|Turned up to eleven: Fair and Balanced|
Tuesday, August 12, 2003
Reading these letters to the editor wrt Condi Rice's comparison of Iraq to post-WWII German occupation, I couldn't help notice the distinct lack of historical knowledge in the second (the first is a fine, first person account of the occupation of Germany)[Iraq Is Not Post-WWII Germany]. Now, the second letter, in full (it is too short to excerpt).
Now, I happen to agree with his point, and I certainly acknowledge that Iraq's borders, drawn by the British as part of an attempt to create balanced powers in the region, without regard to internal tensions, create a large measure of the problems (ahem, oil, Israel). BUT, how can anyone argue that Germany had a "substantially democratic" form of government. Yes, of course, the Weimar Republic was a democracy of sorts, and this statement is literally accurate, but it misses the point entirely. One of the major forces leading to the rise of Hitler in Germany was a nation unused to the form and function of democracy.

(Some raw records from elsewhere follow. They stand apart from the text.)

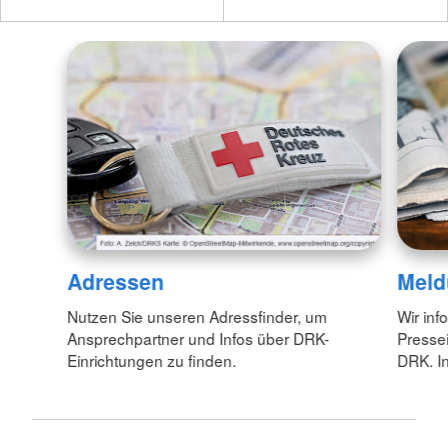
Adressen
Meld
Nutzen Sie unseren Adressfinder, um
Wir inf
Ansprechpartner und Infos über DRK-
Pressei
Einrichtungen zu finden.
DRK. In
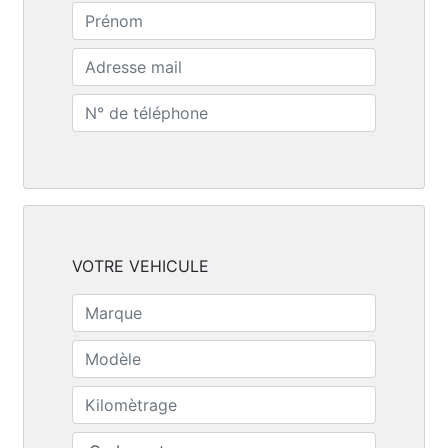
VOTRE VEHICULE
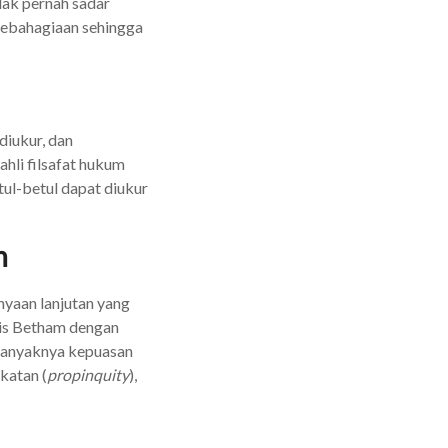
idak pernah sadar
kebahagiaan sehingga
diukur, dan
ahli filsafat hukum
ul-betul dapat diukur
n
nyaan lanjutan yang
lis Betham dengan
banyaknya kepuasan
ekatan (
propinquity
),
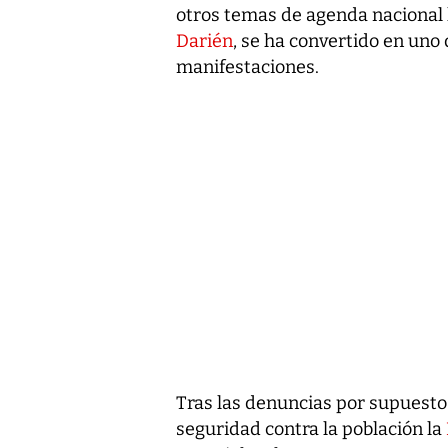
otros temas de agenda nacional 
Darién
, se ha convertido en uno 
manifestaciones.
Tras las denuncias por supuesto
seguridad contra la población la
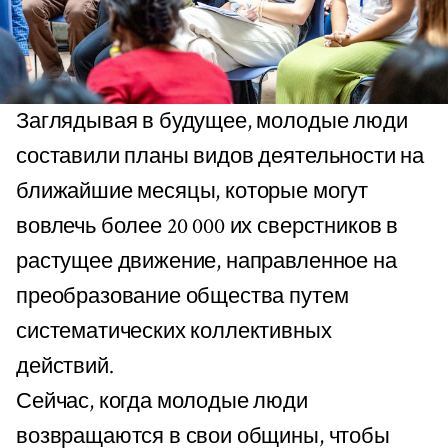
Заглядывая в будущее, молодые люди
составили планы видов деятельности на
ближайшие месяцы, которые могут
вовлечь более 20 000 их сверстников в
растущее движение, направленное на
преобразование общества путем
систематических коллективных
действий.
Сейчас, когда молодые люди
возвращаются в свои общины, чтобы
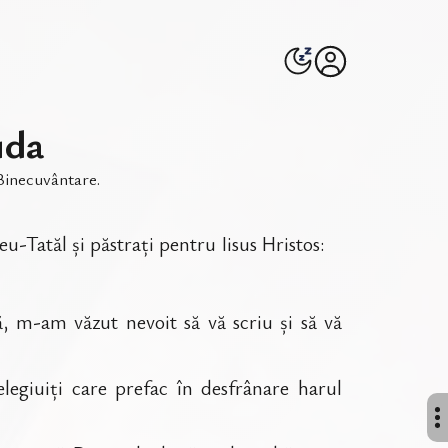
uda
Binecuvântare
.
eu-Tatăl și păstrați pentru Iisus Hristos:
, m-am văzut nevoit să vă scriu și să vă
legiuiți care prefac în desfrânare harul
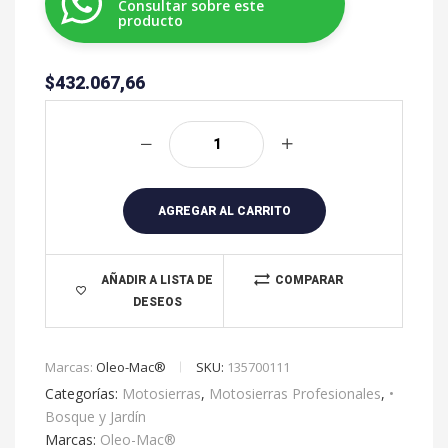
Consultar sobre este
producto
$
432.067,66
A
l
t
e
r
AGREGAR AL CARRITO
n
a
t
AÑADIR A LISTA DE
COMPARAR
DESEOS
i
v
e
Marcas:
Oleo-Mac®
SKU:
135700111
:
Categorías:
Motosierras
,
Motosierras Profesionales
,
•
Bosque y Jardín
Marcas:
Oleo-Mac®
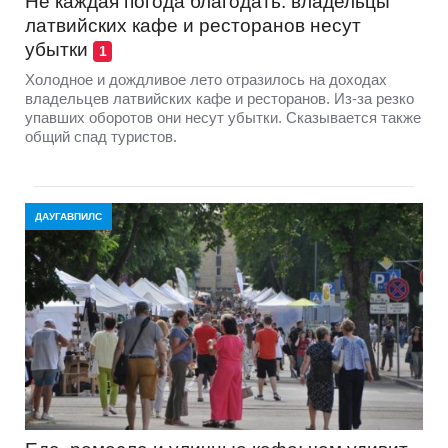
Не каждая погода благодать: владельцы
латвийских кафе и ресторанов несут
убытки
1
Холодное и дождливое лето отразилось на доходах
владельцев латвийских кафе и ресторанов. Из-за резко
упавших оборотов они несут убытки. Сказывается также
общий спад туристов.
ДАУГАВПИЛС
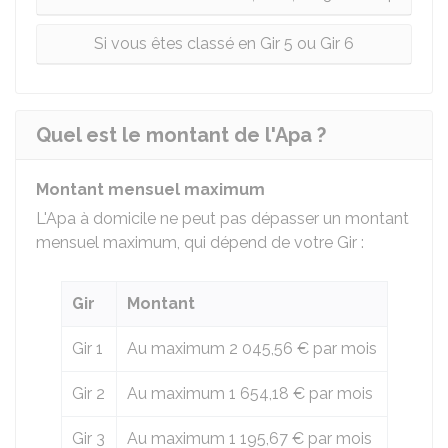
Si vous êtes classé en Gir 5 ou Gir 6
Quel est le montant de l'Apa ?
Montant mensuel maximum
L'Apa à domicile ne peut pas dépasser un montant
mensuel maximum, qui dépend de votre
Gir
:
Gir
Montant
Gir 1
Au maximum
2 045,56 €
par mois
Gir 2
Au maximum
1 654,18 €
par mois
Gir 3
Au maximum
1 195,67 €
par mois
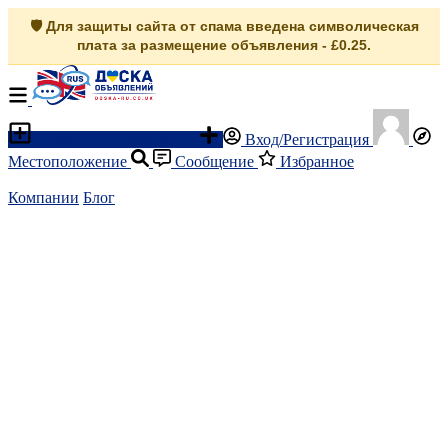
🛡️ Для защиты сайта от спама введена символическая
плата за размещение объявления - £0.25.
Разместить объявление
Вход/Регистрация
Местоположение
Сообщение
Избранное
Компании
Блог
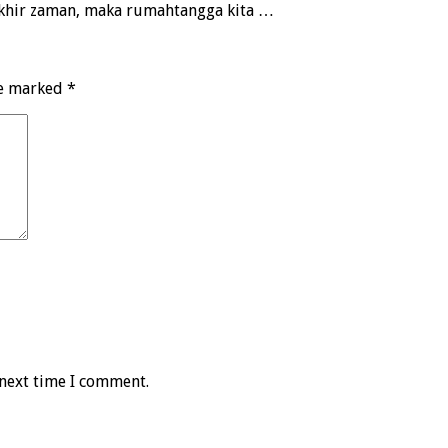
 akhir zaman, maka rumahtangga kita …
re marked
*
 next time I comment.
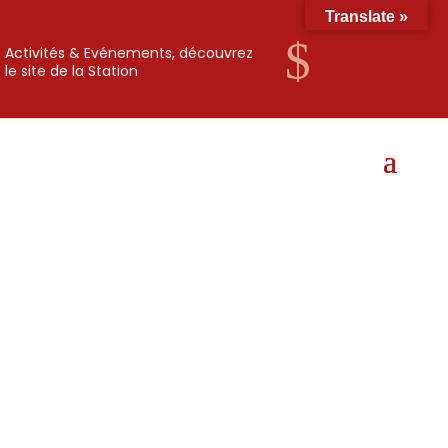
Translate »
$
Activités & Evénements, découvrez
le site de la Station
AR 355 2023 //
PORTANT
RÉGLEMENTATI
ON DE LA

It is helpful to recall that the nation of Germany was very young in 1933, having been officially formed in, IIRC, 1877, basically by the force of the strong Prussian kingdom assimilating the other Germanic central European states of the former Holy Roman Empire. This basically Prussian state was ruled by autocrats, such as Otto von Bismarck and Kaiser Wilhelm, until WWI. After the war, the Western Powers (Britain and France, principally) forced an arduous and destabilizing peace on the Central Powers (Germany and Austria-Hungary, but principally Germany). This peace included the dissolution of the Kaiser's government and the establishment of the Weimar Republic. So, when Hitler came to power in 1933, democracy had "flourished" in Germany for all of 14 years. Additionally, the Weimar Republic was not nearly as homogenous as Mr. Yablow is suggesting. Political and social factions in Germany made for substantial potential for internal strife. It was largely economic impoverishment, lost national pride, and factional politics that allowed for the rise of fascism in Germany (and Italy, for that matter)
As I said, I agree with Mr. Yablow's point, but the main reasons post-WWII Germany is different are money and troops.
In the words of Mr. Yablow's letter, he needs to read a few (more)history books.